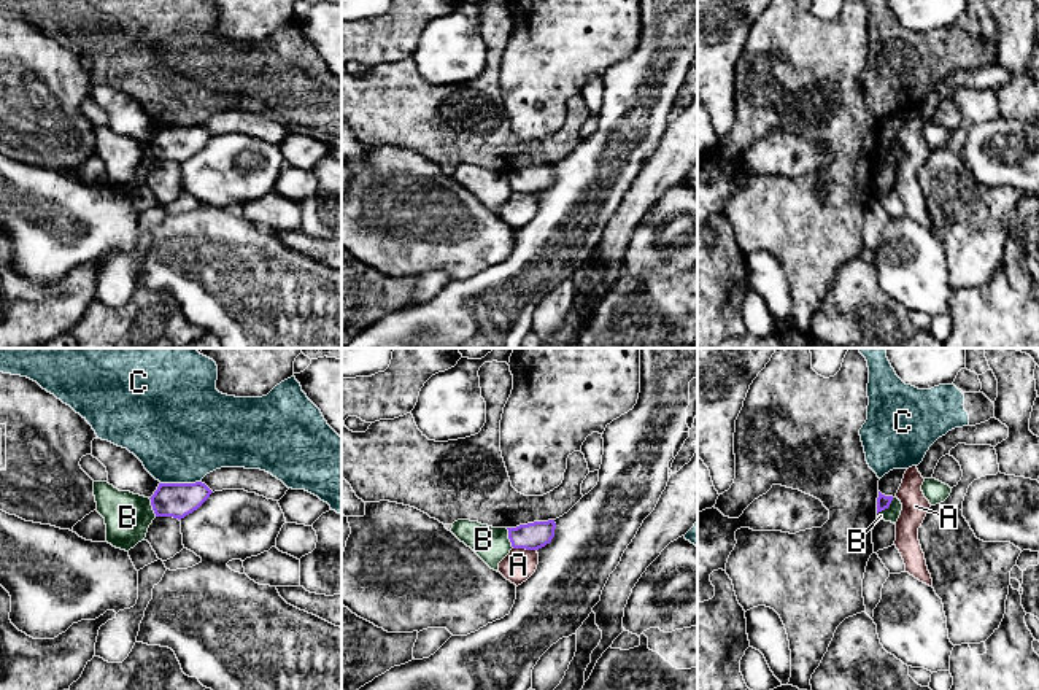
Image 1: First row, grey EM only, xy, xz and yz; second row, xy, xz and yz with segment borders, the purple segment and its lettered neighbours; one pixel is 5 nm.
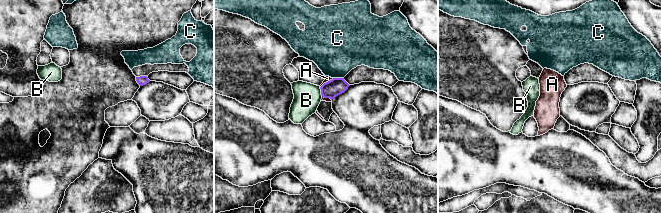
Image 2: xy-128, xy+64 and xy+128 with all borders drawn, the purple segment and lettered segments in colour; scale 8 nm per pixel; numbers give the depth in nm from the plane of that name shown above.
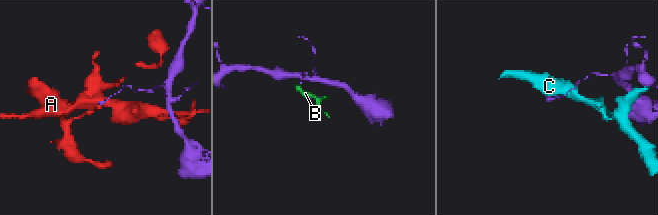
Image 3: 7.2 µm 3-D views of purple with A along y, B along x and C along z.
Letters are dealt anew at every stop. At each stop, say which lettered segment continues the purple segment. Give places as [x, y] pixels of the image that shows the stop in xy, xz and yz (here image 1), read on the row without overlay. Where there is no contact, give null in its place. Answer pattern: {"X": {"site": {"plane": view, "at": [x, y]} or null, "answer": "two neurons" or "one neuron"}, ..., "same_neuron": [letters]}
{"A": {"site": {"plane": "xz", "at": [525, 191]}, "answer": "two neurons"}, "B": {"site": {"plane": "yz", "at": [887, 151]}, "answer": "two neurons"}, "C": {"site": {"plane": "xy", "at": [180, 127]}, "answer": "two neurons"}, "same_neuron": []}

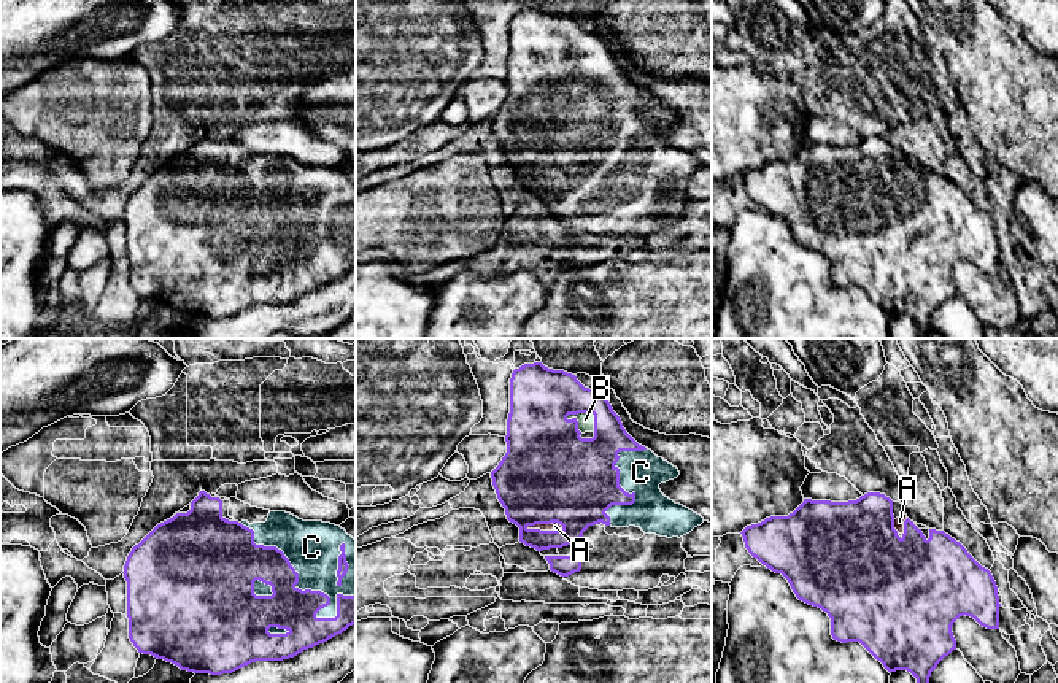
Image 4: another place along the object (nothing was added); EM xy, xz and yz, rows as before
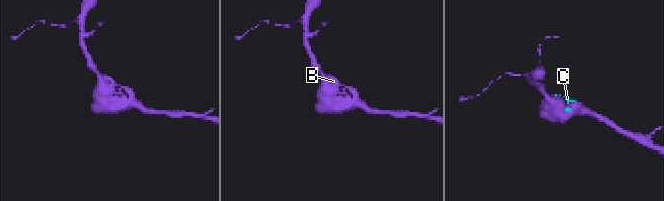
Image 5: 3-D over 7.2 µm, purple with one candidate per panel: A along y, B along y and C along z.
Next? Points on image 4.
{"A": {"site": {"plane": "xz", "at": [544, 175]}, "answer": "one neuron"}, "B": {"site": {"plane": "xz", "at": [588, 56]}, "answer": "one neuron"}, "C": {"site": {"plane": "xy", "at": [308, 234]}, "answer": "one neuron"}, "same_neuron": ["A", "B", "C"]}

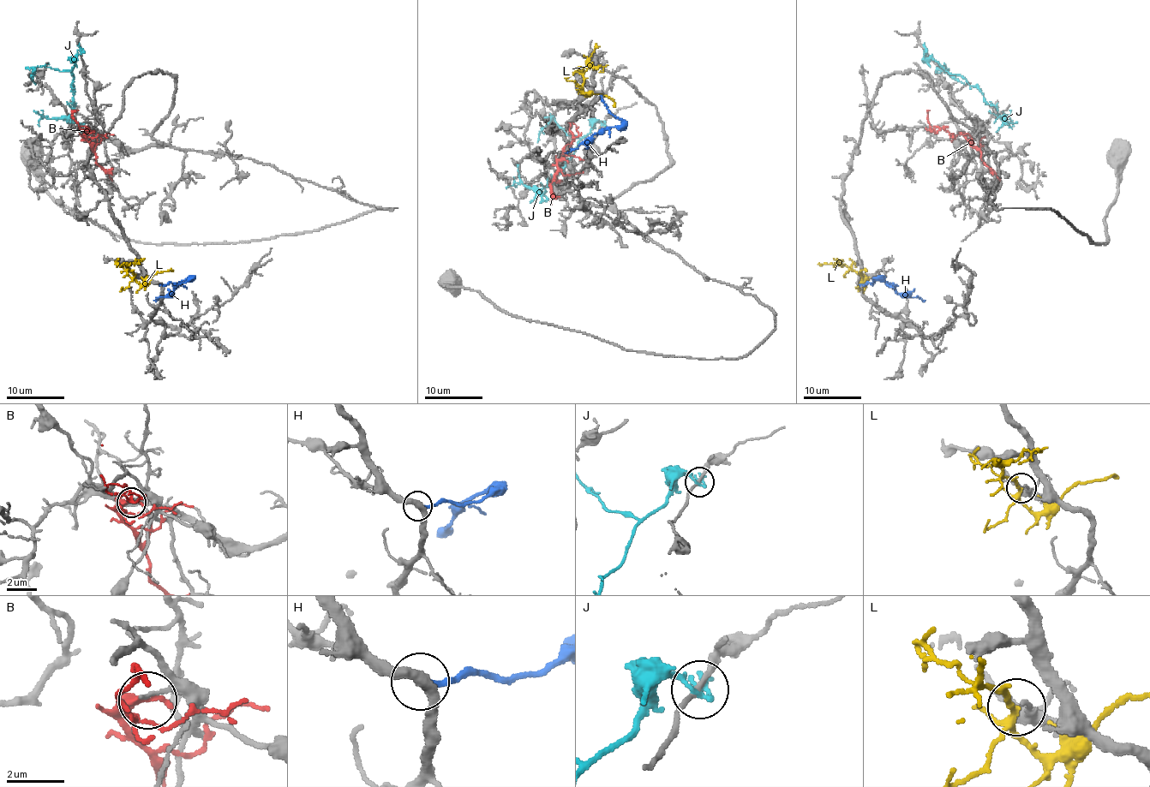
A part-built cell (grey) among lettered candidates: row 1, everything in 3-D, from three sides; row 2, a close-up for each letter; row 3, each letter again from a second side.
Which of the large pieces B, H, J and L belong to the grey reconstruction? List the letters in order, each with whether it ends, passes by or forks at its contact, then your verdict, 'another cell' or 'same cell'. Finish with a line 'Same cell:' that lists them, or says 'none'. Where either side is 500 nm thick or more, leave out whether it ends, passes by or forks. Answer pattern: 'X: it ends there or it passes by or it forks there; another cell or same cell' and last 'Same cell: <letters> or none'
B: it passes by; another cell
H: it ends there; another cell
J: it forks there; another cell
L: it forks there; another cell
Same cell: none

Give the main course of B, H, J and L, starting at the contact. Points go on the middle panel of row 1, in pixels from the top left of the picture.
B: (564, 160), (556, 165), (554, 180), (551, 184), (550, 205)
H: (600, 97), (612, 114), (620, 120), (621, 124), (602, 128), (565, 152)
J: (603, 124), (594, 124), (553, 182), (547, 187), (528, 188), (517, 164)
L: (582, 89), (606, 95), (614, 106)

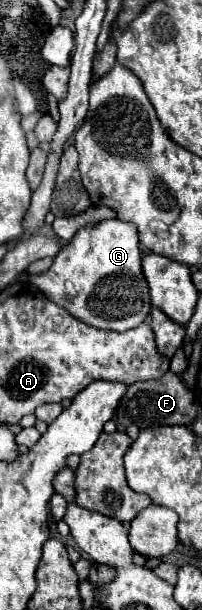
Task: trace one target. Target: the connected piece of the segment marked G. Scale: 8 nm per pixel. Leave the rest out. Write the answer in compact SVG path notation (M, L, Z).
M103 219L95 225L81 227L75 237L53 257L53 265L49 271L39 275L29 275L29 281L37 285L51 301L67 309L73 317L97 327L97 329L111 329L111 331L127 331L141 325L149 311L149 285L145 281L141 269L141 251L139 251L139 237L137 227L133 223L121 219Z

========================================================================

**Task statement**. All lines that contain the word "along" must be copied from the records above.

**Solution for this task**.
Image 3: 7.2 µm 3-D views of purple with A along y, B along x and C along z.
Image 4: another place along the object (nothing was added); EM xy, xz and yz, rows as before
Image 5: 3-D over 7.2 µm, purple with one candidate per panel: A along y, B along y and C along z.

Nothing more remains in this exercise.